"""
Voice Analysis source — the open replacement for iMotions' Voice Analysis
(AssemblyAI / audEERING), HARDWARE.md tier=ml.

Per audio window it publishes TWO LSL streams the recorder captures:
  * "Voice"      — paralinguistic features (loudness, pitch, jitter, shimmer) from
                   openSMILE (eGeMAPS), numeric, one sample per window.
  * "VoiceText"  — Whisper speech-to-text transcripts, as a string/marker stream,
                   so spoken words are event-locked exactly like stimulus markers.

Whisper and openSMILE are offline and free (no AssemblyAI dependency). Both are
lazy-imported and fully injectable, so this runs and tests with no audio stack.
"""

from __future__ import annotations

import time
from typing import Callable

from pylsl import StreamOutlet, local_clock

from ..core.source import StreamSpec
from ..drivers._base import DriverSource

FEATURES = ["loudness", "pitch_hz", "jitter", "shimmer"]

# openSMILE eGeMAPSv02 functional names -> our channels (with fallbacks).
_SMILE_MAP = {
    "loudness": ["loudness_sma3_amean", "Loudness_sma3_amean"],
    "pitch_hz": ["F0semitoneFrom27.5Hz_sma3nz_amean", "F0_sma3nz_amean"],
    "jitter": ["jitterLocal_sma3nz_amean"],
    "shimmer": ["shimmerLocaldB_sma3nz_amean"],
}


class VoiceSource(DriverSource):
    """
    kwargs (via drivers.make):
      mic          : input device index (default 0).
      block        : analysis window seconds (default 2.0).
      sr           : sample rate (default 16000, Whisper-native).
      audio_source : callable -> mono float32 ndarray | None. Overrides the mic
                     (tests / file playback / external capture).
      smile        : callable(audio, sr) -> dict of features. Overrides openSMILE.
      transcribe   : callable(audio, sr) -> str. Overrides Whisper.
      whisper_model: model size for Whisper (default "base").
    """

    def __init__(self, device, *, mic=0, block=2.0, sr=16000,
                 audio_source: Callable | None = None,
                 smile: Callable | None = None,
                 transcribe: Callable | None = None,
                 whisper_model="base", **opts):
        object.__setattr__(device, "channels", tuple(FEATURES)) \
            if not device.channels else None
        super().__init__(device, mic=mic, block=block, sr=sr, **opts)
        self._audio_source = audio_source
        self._smile = smile
        self._transcribe = transcribe
        self._whisper_model = whisper_model
        self._text_outlet: StreamOutlet | None = None

    # --- lazy engines (overridable) --------------------------------------
    def _get_smile(self):
        if self._smile is None:
            import opensmile  # lazy
            sm = opensmile.Smile(feature_set=opensmile.FeatureSet.eGeMAPSv02,
                                 feature_level=opensmile.FeatureLevel.Functionals)

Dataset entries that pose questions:
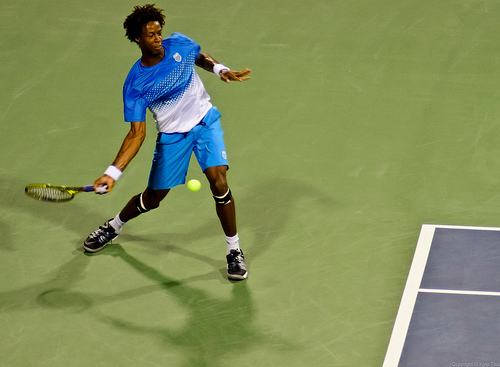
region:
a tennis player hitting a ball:
[17, 1, 260, 300]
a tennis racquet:
[15, 175, 114, 204]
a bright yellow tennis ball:
[185, 178, 200, 194]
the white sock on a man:
[220, 230, 245, 254]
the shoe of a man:
[221, 245, 253, 282]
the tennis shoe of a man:
[78, 220, 123, 253]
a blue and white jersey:
[111, 33, 230, 140]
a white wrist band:
[207, 60, 227, 77]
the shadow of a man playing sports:
[19, 251, 300, 361]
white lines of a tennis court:
[363, 205, 465, 365]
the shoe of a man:
[80, 215, 121, 259]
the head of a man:
[122, 3, 169, 63]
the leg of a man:
[190, 123, 251, 288]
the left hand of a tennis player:
[210, 59, 257, 85]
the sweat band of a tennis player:
[210, 187, 237, 212]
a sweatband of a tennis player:
[131, 188, 158, 220]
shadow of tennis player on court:
[154, 176, 339, 256]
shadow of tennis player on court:
[42, 243, 307, 365]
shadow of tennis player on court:
[0, 247, 86, 310]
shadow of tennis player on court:
[0, 169, 102, 251]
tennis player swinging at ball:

## Do this
Copy the voice analysis code from "Voice Analysis source" up to and including "no audio stack.", substituting "Vosk" for "Whisper".

## Exercise response
Voice Analysis source — the open replacement for iMotions' Voice Analysis
(AssemblyAI / audEERING), HARDWARE.md tier=ml.

Per audio window it publishes TWO LSL streams the recorder captures:
  * "Voice"      — paralinguistic features (loudness, pitch, jitter, shimmer) from
                   openSMILE (eGeMAPS), numeric, one sample per window.
  * "VoiceText"  — Vosk speech-to-text transcripts, as a string/marker stream,
                   so spoken words are event-locked exactly like stimulus markers.

Vosk and openSMILE are offline and free (no AssemblyAI dependency). Both are
lazy-imported and fully injectable, so this runs and tests with no audio stack.